I took my two boys fishing yesterday at piedmont, not sure what happen, but after parking my truck, I noticed two other trucks with flat tires, after loading the boat and heading out of reynolds rd.....tire blew out..not just a nail hole, but a large slash in tire.


----------



## turkeyt (Apr 13, 2006)

I was there yesterday and with all the vehicles and 2 Amish buggies it would be easy to go unnoticed up on the hill parking area. I wonder if it is some disgruntled locals who don't like the extra traffic and dust. Was school out in that county as it was in some others? I seriously doubt it was other fisherman. I hope someone catches them and puts a hurtin on them. I doubt if the "local" authorities will make it a priority to come all the way down there to check it out. Did you contact the watershed people? I know they have people who check the areas out and may have some locals in mind??


----------



## ostbucks98 (Apr 14, 2004)

Before you hang anyone is it possible something was in the water at the ramp?

Sent from my ZTE-Z990G using Ohub Campfire mobile app


----------



## turkeyt (Apr 13, 2006)

ostbucks98 said:


> Before you hang anyone is it possible something was in the water at the ramp?
> Sent from my ZTE-Z990G using Ohub Campfire mobile app


That's a fairly steep ramp they just put in and when I saw people putting in they were not dropping down in the water much.

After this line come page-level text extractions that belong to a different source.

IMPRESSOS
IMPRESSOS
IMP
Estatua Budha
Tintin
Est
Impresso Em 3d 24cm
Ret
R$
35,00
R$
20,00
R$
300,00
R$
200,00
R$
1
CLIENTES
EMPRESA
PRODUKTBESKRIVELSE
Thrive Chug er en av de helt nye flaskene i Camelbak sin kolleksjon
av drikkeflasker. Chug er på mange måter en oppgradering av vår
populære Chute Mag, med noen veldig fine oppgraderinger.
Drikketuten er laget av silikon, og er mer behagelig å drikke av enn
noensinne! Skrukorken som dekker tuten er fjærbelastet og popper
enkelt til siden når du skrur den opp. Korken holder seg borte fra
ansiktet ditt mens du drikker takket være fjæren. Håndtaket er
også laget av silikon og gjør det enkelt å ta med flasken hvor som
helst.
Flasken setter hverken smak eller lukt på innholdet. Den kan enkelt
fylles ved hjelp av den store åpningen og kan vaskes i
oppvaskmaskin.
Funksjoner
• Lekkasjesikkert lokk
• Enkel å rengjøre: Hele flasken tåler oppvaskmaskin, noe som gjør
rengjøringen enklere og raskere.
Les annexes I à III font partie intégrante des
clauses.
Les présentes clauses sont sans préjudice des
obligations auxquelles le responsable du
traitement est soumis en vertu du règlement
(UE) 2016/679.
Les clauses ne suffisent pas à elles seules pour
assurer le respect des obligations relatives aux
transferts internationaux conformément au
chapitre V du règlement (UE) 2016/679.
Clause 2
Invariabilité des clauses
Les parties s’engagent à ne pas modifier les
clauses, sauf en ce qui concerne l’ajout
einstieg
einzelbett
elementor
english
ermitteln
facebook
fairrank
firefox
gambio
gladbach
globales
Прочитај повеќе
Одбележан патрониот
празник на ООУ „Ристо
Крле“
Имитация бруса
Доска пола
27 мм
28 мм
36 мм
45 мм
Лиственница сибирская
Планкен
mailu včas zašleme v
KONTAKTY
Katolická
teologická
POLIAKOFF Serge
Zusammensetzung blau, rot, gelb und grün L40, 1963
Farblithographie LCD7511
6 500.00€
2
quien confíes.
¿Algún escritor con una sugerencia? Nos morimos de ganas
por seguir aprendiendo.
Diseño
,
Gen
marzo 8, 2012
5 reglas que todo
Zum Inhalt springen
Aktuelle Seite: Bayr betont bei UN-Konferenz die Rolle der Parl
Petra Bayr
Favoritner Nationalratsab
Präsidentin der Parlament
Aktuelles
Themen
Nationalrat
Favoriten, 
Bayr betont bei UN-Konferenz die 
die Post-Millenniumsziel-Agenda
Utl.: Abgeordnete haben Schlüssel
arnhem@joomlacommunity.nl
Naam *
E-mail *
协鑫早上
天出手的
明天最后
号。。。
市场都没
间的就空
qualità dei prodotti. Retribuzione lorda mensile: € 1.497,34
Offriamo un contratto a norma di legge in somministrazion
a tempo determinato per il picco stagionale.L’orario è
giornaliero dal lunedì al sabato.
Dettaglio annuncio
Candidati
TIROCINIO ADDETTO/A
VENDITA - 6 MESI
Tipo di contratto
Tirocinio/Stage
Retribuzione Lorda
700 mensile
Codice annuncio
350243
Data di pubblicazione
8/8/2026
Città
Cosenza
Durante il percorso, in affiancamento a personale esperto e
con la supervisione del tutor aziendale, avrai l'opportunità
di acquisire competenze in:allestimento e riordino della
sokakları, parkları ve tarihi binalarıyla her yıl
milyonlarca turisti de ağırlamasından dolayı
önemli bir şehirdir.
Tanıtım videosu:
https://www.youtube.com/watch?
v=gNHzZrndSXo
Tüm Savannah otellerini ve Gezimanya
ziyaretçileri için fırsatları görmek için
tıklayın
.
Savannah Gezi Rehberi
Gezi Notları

More people are using the ramp because the Marina ramp is still not open during the week. The road to the ramp is mostly gravel and in bad shape and dusty as it can be. I would think trailer tires would be flattened if there was something at the bottom of the ramp to cut a tire. That ramp was packed Friday and today I would say impossible to get in later in the day. Time will tell if it is someone or something to blame.


----------



## ohiogary (Dec 14, 2006)

When I was there I did see the two amish buggys, it was around 2:00 til 6:00, I parked up on the hill, and noticed the other vehicles, with the flat tires, it was a large slice in the tread part of the tire, like 2 inchs across, kind of like I ran over something, rear driver side. Just wanted to give everyone a heads up, must be something in the upper parking area. I didnt contact the watershed, should have. Tire did'nt blow out until I started up Reynolds road.


----------



## shortstroke (Jan 11, 2005)

I got a flat tire a few years back this time of year also down there....Alot of the guys in the piedmont fishing club said that when they scrape the gravel road up top alot of people end up getting flat tires...


----------



## shortstroke (Jan 11, 2005)

when they do the road they somehow expose alot of sharp gravel edges that end up cutting the treads of the tires like was mentioned....that road is nasty!..heading home the one year my trailer snapped in half and my fuel tank straps broke in the same day....u gotta go slow if you dont want your boat and trailer beat up


----------